Opinión
Nomadland
Cientos de personas, atrapadas en empleos estacionales, sucumben ante el abismo del exorbitante precio de los alquileres. La única salida que les queda es refugiarse en furgonetas
Aprovecho el final de la época festiva, ese lapso efímero en el que el amor y la bondad parecen gobernar nuestras vidas, para reflexionar sobre algo que me ha dejado profundamente desconcertado: el asunto de las caravanas en Palma de Mallorca.
No se trata de ... un fenómeno aislado. Ya en Estados Unidos, miles de personas se vieron arrastradas por las circunstancias a una existencia nómada, desplazándose sin cesar de un lugar a otro en furgonetas o caravanas. Este drama humano quedó plasmado con maestría en la película Nomadland, protagonizada por una soberbia Frances McDormand, quien encarna a una mujer que, tras perderlo todo, termina adaptándose a la precariedad de vivir en una furgoneta. Su vida está marcada por trabajos temporales, lejos de cualquier red de apoyo o seguridad social, mientras transita por un «mundo nómada» que empuja incluso a familias enteras a deambular de norte a sur, aceptando empleos fugaces que apenas les permiten subsistir.

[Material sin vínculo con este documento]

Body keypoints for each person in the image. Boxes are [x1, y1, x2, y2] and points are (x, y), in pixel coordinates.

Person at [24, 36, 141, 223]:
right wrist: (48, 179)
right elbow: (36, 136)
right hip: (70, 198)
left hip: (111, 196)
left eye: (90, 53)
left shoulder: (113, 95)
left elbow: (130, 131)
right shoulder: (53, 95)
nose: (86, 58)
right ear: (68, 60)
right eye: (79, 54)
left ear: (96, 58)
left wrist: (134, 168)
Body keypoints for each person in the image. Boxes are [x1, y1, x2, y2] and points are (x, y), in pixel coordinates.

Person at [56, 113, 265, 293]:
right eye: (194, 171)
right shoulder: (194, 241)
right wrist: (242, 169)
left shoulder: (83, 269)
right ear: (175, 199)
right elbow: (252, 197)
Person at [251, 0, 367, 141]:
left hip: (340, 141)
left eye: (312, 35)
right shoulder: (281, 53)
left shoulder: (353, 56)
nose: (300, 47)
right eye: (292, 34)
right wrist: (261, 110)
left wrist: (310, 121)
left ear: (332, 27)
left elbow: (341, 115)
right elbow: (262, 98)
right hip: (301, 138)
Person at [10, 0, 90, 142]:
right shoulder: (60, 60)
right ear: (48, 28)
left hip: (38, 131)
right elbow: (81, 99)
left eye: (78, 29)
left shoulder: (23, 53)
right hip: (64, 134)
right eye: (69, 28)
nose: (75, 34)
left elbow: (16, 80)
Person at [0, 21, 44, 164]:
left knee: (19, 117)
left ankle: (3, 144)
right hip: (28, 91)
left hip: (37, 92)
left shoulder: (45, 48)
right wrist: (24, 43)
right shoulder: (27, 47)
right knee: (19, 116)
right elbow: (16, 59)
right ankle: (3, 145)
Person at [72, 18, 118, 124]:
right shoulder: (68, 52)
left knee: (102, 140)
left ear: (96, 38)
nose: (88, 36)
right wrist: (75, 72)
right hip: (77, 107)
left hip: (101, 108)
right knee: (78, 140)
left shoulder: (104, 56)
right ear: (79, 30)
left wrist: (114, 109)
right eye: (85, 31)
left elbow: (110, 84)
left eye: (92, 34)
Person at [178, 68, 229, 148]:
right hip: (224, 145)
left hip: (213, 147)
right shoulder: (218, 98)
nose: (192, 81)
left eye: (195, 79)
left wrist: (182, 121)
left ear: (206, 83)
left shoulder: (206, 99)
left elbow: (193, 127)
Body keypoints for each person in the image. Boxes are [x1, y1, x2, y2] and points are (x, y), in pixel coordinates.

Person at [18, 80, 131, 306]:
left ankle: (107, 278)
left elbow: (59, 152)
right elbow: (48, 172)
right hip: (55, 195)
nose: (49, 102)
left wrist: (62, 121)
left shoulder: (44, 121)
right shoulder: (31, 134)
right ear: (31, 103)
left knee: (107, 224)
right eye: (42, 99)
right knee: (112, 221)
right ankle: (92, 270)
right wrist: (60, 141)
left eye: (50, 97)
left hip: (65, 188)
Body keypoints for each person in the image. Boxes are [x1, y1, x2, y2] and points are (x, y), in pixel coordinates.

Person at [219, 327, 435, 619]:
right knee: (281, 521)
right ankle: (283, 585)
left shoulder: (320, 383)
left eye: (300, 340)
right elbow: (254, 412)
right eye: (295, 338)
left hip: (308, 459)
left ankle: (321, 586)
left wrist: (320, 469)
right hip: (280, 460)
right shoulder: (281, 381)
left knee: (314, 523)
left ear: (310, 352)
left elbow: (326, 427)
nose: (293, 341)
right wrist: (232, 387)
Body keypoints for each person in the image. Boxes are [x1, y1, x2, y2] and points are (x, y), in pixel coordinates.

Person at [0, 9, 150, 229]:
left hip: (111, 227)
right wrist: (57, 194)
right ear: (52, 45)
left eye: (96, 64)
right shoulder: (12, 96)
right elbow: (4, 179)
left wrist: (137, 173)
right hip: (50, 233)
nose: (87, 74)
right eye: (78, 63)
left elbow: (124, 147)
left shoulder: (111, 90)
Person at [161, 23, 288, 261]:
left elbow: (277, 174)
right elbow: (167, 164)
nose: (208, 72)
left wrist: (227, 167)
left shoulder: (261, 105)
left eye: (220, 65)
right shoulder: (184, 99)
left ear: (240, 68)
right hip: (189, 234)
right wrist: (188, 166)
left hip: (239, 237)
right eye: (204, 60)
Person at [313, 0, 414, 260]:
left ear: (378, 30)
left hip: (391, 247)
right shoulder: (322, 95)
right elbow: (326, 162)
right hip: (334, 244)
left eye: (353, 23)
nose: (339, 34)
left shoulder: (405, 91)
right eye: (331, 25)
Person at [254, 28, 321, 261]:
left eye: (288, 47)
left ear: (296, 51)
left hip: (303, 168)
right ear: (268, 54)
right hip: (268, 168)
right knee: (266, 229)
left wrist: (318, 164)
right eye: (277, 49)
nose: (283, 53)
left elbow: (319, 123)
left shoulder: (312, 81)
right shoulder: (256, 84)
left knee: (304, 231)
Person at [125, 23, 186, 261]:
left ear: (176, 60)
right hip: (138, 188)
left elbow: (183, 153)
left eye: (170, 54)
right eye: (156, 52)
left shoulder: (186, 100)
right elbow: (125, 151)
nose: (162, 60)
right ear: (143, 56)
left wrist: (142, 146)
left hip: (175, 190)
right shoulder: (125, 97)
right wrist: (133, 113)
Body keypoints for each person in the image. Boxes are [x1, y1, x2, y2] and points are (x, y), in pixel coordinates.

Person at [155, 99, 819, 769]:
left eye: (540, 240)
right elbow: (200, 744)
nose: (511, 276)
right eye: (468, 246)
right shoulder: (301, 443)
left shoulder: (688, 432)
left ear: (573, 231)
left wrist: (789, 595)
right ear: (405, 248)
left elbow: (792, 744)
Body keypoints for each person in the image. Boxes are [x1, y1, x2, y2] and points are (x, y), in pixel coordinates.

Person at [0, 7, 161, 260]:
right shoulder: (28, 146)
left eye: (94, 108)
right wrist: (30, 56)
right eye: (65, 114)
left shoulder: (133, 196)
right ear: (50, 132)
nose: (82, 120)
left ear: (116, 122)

En Palma de Mallorca, nuestra propia versión de Nomadland se desarrolla con una crudeza similar, despojada del romanticismo que Hollywood pudo haber dejado entrever. Cientos de personas, atrapadas en empleos estacionales ligados al turismo, sucumben ante el abismo del exorbitante precio de los alquileres. La única salida que les queda es refugiarse en furgonetas, vehículos que distan mucho de las idílicas camperizaciones que pueblan Instagram. Muchos han huido de sus hogares con lo puesto, bajo la amenaza del embargo, en busca de un respiro entre las estrechas paredes de una caravana.
La «solución» propuesta para esta crisis resulta tan irónica como desoladora: multas de 1.500 euros para quienes adopten este modo de vida. Una idea brillante, sin duda, si ignoramos por completo las motivaciones de estos ciudadanos despojados de casi todo, excepto de su dignidad.

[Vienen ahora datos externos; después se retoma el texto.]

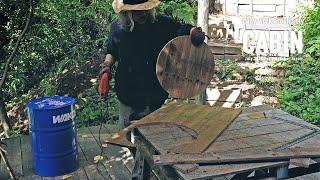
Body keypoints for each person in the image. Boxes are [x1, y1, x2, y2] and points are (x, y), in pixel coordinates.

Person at [99, 0, 206, 129]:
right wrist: (106, 68)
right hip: (128, 94)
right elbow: (112, 51)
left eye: (145, 9)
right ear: (127, 13)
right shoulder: (117, 29)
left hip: (155, 94)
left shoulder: (162, 24)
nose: (143, 13)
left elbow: (183, 28)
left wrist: (194, 31)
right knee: (127, 136)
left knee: (154, 137)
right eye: (137, 11)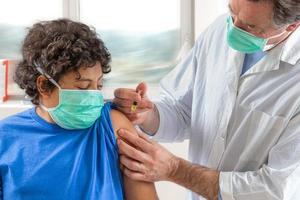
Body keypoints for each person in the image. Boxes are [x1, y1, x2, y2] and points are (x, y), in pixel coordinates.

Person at [113, 0, 300, 199]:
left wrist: (175, 170)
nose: (233, 30)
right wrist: (148, 114)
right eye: (232, 12)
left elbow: (275, 190)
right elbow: (183, 111)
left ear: (292, 25)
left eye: (249, 26)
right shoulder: (218, 31)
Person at [0, 19, 158, 200]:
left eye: (98, 86)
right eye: (83, 87)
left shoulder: (114, 127)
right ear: (43, 85)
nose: (93, 97)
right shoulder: (5, 137)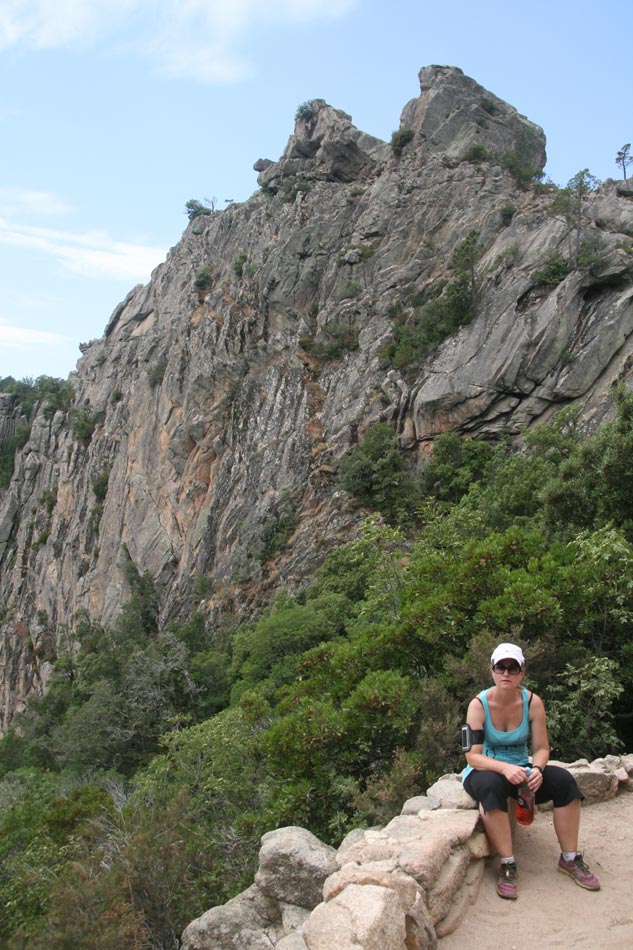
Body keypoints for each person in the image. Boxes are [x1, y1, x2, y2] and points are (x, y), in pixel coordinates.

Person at [462, 642, 600, 900]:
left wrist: (537, 768)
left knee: (565, 783)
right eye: (500, 667)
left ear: (522, 672)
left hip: (522, 768)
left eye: (512, 668)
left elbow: (541, 748)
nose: (506, 673)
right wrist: (505, 768)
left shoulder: (533, 702)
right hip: (486, 768)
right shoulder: (478, 705)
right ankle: (507, 864)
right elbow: (473, 756)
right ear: (492, 670)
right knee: (490, 788)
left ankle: (570, 858)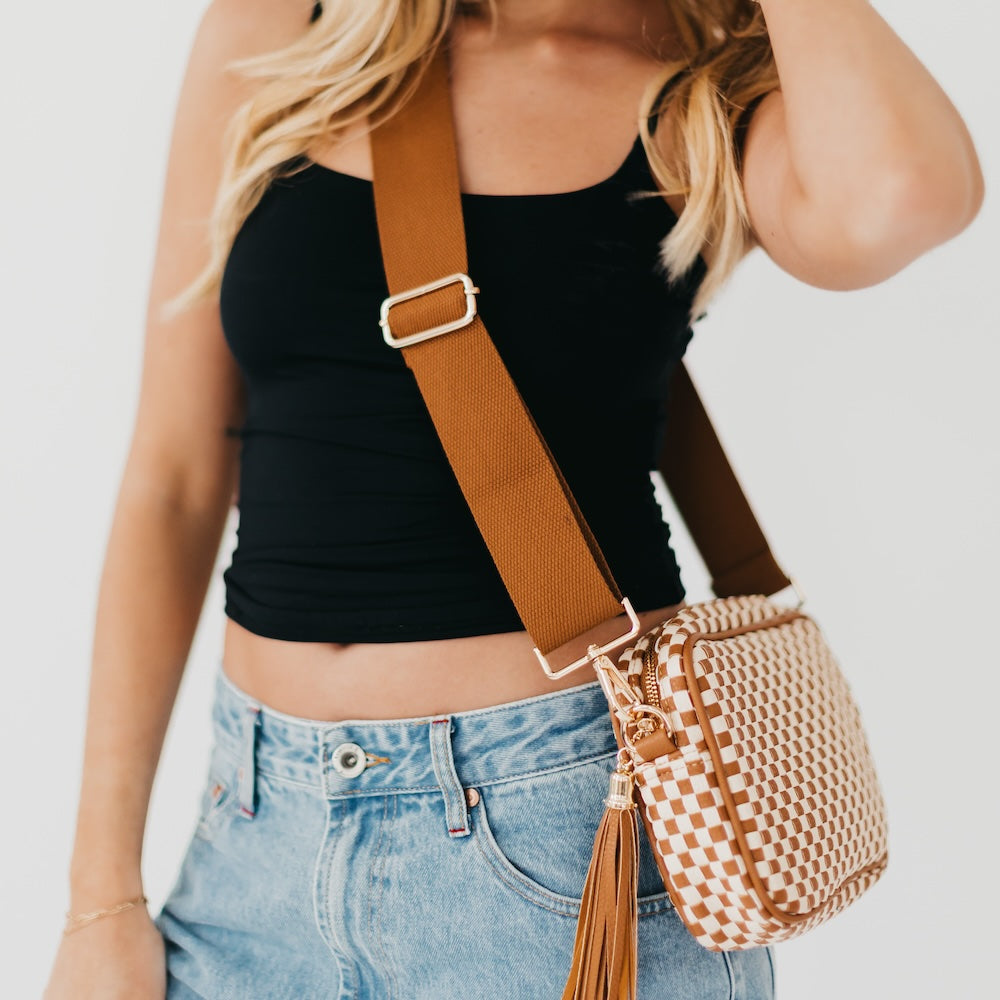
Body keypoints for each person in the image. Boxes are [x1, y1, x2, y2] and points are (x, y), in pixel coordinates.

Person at [44, 0, 982, 997]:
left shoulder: (707, 93)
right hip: (250, 848)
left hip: (571, 855)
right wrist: (101, 895)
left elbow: (897, 195)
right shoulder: (289, 24)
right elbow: (173, 480)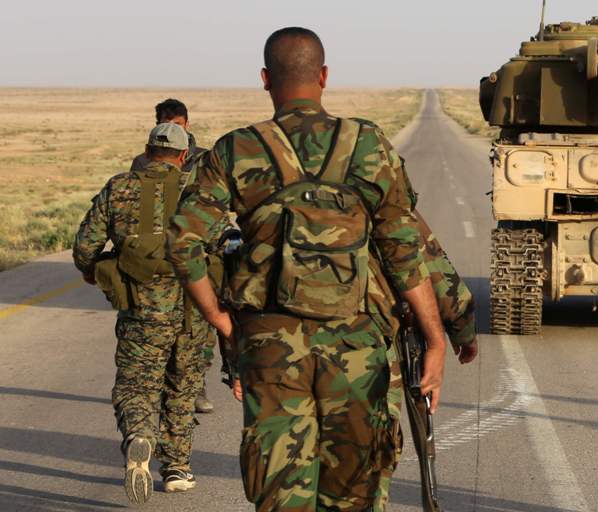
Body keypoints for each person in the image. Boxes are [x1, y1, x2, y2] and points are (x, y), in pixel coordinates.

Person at [167, 26, 478, 511]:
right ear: (325, 76)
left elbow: (182, 241)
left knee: (281, 489)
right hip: (358, 344)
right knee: (356, 489)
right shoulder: (369, 145)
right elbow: (404, 250)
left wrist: (223, 322)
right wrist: (437, 340)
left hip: (271, 347)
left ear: (266, 79)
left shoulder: (237, 149)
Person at [73, 123, 230, 504]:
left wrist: (93, 272)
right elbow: (225, 244)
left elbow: (85, 245)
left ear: (146, 152)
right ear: (182, 156)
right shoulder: (198, 193)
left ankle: (140, 435)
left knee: (136, 384)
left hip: (142, 310)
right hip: (195, 307)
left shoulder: (120, 187)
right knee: (183, 385)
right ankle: (176, 468)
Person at [130, 97, 219, 414]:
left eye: (177, 124)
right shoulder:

No debe ser ni cómodo ni deseable vivir en apenas doce metros cuadrados. Estas historias, fruto de malas decisiones o, quizá, de una mala suerte implacable, comparten un trasfondo común. Si uno indaga un poco, descubre que muchos de estos nuevos nómadas son jubilados con pensiones no contributivas: una cifra ridícula de 500 euros frente a alquileres que superan los 900.

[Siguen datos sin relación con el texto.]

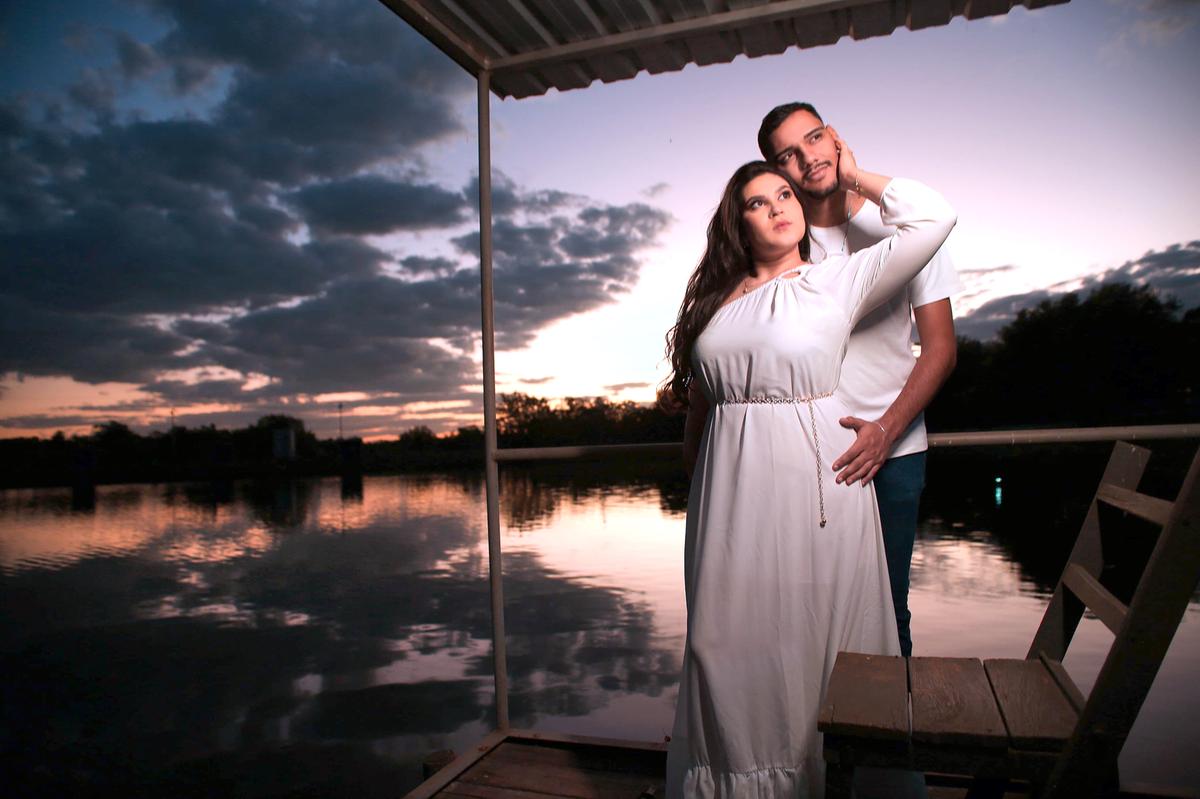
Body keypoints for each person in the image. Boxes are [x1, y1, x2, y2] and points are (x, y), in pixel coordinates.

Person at [662, 140, 955, 796]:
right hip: (728, 500)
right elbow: (701, 409)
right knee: (728, 649)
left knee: (817, 641)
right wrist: (704, 487)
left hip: (817, 487)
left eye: (784, 195)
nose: (775, 210)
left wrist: (851, 175)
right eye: (756, 204)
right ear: (737, 225)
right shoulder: (713, 301)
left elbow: (935, 217)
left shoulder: (837, 278)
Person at [758, 102, 962, 658]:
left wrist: (886, 430)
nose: (808, 158)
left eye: (816, 138)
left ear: (836, 138)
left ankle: (891, 746)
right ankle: (817, 747)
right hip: (808, 459)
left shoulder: (904, 227)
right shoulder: (782, 245)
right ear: (778, 171)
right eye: (788, 156)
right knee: (807, 612)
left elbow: (940, 349)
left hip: (895, 453)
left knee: (888, 608)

Me pregunto cuánto tardaremos en aceptar esta situación como una nueva «normalidad». Los fantasmas de dos problemas endémicos de nuestro país —la insuficiencia de las pensiones y el acceso imposible a una vivienda digna— ya se entrelazan en esta realidad que creíamos lejana. Y entonces, el pensamiento me corroe: ¿podría ser que, en un futuro no tan distante, esta versión de Nomadland se extienda en la bahía de Cádiz? Mallorca, pionera de la turistificación desmesurada que hemos replicado en tantos pueblos costeros, quizás sea solo el principio de un destino que tarde o temprano podría alcanzarnos a todos.
Pienso en los que hoy nos aferramos a nuestras rutinas cómodas, con nuestras compras en Amazon y el consumo low cost. ¿Qué sucederá si, un día, también nos miramos en el reflejo de quienes lo han perdido todo? ¿Podremos reconocer en sus rostros la sombra de nuestro propio futuro?
Puede que sea un pesimista, pero no puedo evitar identificarme con la expresión de esos hombres y mujeres despojados, traicionados por un sistema que les prometió prosperidad y progreso. ¿Qué más podrían esperar de una sociedad que presume de solidaridad mientras ignora a los suyos?
Desgraciados, abandonados a su suerte. Queridos amigos, España no va como una moto, por mucho que prefiramos mirar hacia otro lado.